HOW TO COMPLETE THIS TASK: Copy all of the records word for word.

--- START ---

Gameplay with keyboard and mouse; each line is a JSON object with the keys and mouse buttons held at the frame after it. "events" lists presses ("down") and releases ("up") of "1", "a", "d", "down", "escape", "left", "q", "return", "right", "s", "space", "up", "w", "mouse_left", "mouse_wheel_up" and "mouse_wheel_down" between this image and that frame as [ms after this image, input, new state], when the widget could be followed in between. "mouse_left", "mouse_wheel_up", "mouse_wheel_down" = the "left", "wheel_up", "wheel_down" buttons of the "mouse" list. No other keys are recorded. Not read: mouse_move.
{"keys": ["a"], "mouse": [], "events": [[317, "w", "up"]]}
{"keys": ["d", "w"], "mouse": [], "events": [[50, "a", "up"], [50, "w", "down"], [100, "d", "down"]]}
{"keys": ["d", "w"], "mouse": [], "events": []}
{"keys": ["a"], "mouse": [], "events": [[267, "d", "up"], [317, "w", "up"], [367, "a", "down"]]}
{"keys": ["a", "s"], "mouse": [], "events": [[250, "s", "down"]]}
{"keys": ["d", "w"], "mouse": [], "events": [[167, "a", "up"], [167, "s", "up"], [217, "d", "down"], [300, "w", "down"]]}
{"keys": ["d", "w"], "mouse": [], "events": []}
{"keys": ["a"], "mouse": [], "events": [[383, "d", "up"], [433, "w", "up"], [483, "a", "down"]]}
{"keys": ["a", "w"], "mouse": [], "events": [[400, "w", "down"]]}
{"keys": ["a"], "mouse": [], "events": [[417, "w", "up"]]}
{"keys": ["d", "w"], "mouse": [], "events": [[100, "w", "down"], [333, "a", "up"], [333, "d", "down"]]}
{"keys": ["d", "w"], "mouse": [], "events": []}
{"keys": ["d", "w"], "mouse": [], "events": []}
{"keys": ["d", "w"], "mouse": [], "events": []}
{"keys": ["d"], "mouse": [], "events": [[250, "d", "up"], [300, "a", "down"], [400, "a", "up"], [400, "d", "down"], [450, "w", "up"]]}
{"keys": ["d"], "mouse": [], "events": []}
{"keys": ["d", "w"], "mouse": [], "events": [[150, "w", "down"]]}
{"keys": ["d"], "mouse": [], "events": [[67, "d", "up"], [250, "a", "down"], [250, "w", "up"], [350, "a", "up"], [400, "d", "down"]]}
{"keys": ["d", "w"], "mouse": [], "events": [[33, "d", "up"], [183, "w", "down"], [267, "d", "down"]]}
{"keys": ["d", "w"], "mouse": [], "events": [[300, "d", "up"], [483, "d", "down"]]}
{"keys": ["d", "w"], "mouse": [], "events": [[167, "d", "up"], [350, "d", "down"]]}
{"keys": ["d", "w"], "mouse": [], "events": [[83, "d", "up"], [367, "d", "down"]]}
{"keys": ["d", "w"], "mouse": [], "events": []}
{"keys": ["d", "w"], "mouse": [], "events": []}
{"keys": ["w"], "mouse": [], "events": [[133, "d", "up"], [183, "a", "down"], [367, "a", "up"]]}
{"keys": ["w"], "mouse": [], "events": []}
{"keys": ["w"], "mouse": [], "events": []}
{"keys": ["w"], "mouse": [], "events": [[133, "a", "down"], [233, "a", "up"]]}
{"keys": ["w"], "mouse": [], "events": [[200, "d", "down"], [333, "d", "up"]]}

--- END ---

WRITTEN ANSWER:
Gameplay with keyboard and mouse; each line is a JSON object with the keys and mouse buttons held at the frame after it. "events" lists presses ("down") and releases ("up") of "1", "a", "d", "down", "escape", "left", "q", "return", "right", "s", "space", "up", "w", "mouse_left", "mouse_wheel_up" and "mouse_wheel_down" between this image and that frame as [ms after this image, input, new state], when the widget could be followed in between. "mouse_left", "mouse_wheel_up", "mouse_wheel_down" = the "left", "wheel_up", "wheel_down" buttons of the "mouse" list. No other keys are recorded. Not read: mouse_move.
{"keys": ["a"], "mouse": [], "events": [[317, "w", "up"]]}
{"keys": ["d", "w"], "mouse": [], "events": [[50, "a", "up"], [50, "w", "down"], [100, "d", "down"]]}
{"keys": ["d", "w"], "mouse": [], "events": []}
{"keys": ["a"], "mouse": [], "events": [[267, "d", "up"], [317, "w", "up"], [367, "a", "down"]]}
{"keys": ["a", "s"], "mouse": [], "events": [[250, "s", "down"]]}
{"keys": ["d", "w"], "mouse": [], "events": [[167, "a", "up"], [167, "s", "up"], [217, "d", "down"], [300, "w", "down"]]}
{"keys": ["d", "w"], "mouse": [], "events": []}
{"keys": ["a"], "mouse": [], "events": [[383, "d", "up"], [433, "w", "up"], [483, "a", "down"]]}
{"keys": ["a", "w"], "mouse": [], "events": [[400, "w", "down"]]}
{"keys": ["a"], "mouse": [], "events": [[417, "w", "up"]]}
{"keys": ["d", "w"], "mouse": [], "events": [[100, "w", "down"], [333, "a", "up"], [333, "d", "down"]]}
{"keys": ["d", "w"], "mouse": [], "events": []}
{"keys": ["d", "w"], "mouse": [], "events": []}
{"keys": ["d", "w"], "mouse": [], "events": []}
{"keys": ["d"], "mouse": [], "events": [[250, "d", "up"], [300, "a", "down"], [400, "a", "up"], [400, "d", "down"], [450, "w", "up"]]}
{"keys": ["d"], "mouse": [], "events": []}
{"keys": ["d", "w"], "mouse": [], "events": [[150, "w", "down"]]}
{"keys": ["d"], "mouse": [], "events": [[67, "d", "up"], [250, "a", "down"], [250, "w", "up"], [350, "a", "up"], [400, "d", "down"]]}
{"keys": ["d", "w"], "mouse": [], "events": [[33, "d", "up"], [183, "w", "down"], [267, "d", "down"]]}
{"keys": ["d", "w"], "mouse": [], "events": [[300, "d", "up"], [483, "d", "down"]]}
{"keys": ["d", "w"], "mouse": [], "events": [[167, "d", "up"], [350, "d", "down"]]}
{"keys": ["d", "w"], "mouse": [], "events": [[83, "d", "up"], [367, "d", "down"]]}
{"keys": ["d", "w"], "mouse": [], "events": []}
{"keys": ["d", "w"], "mouse": [], "events": []}
{"keys": ["w"], "mouse": [], "events": [[133, "d", "up"], [183, "a", "down"], [367, "a", "up"]]}
{"keys": ["w"], "mouse": [], "events": []}
{"keys": ["w"], "mouse": [], "events": []}
{"keys": ["w"], "mouse": [], "events": [[133, "a", "down"], [233, "a", "up"]]}
{"keys": ["w"], "mouse": [], "events": [[200, "d", "down"], [333, "d", "up"]]}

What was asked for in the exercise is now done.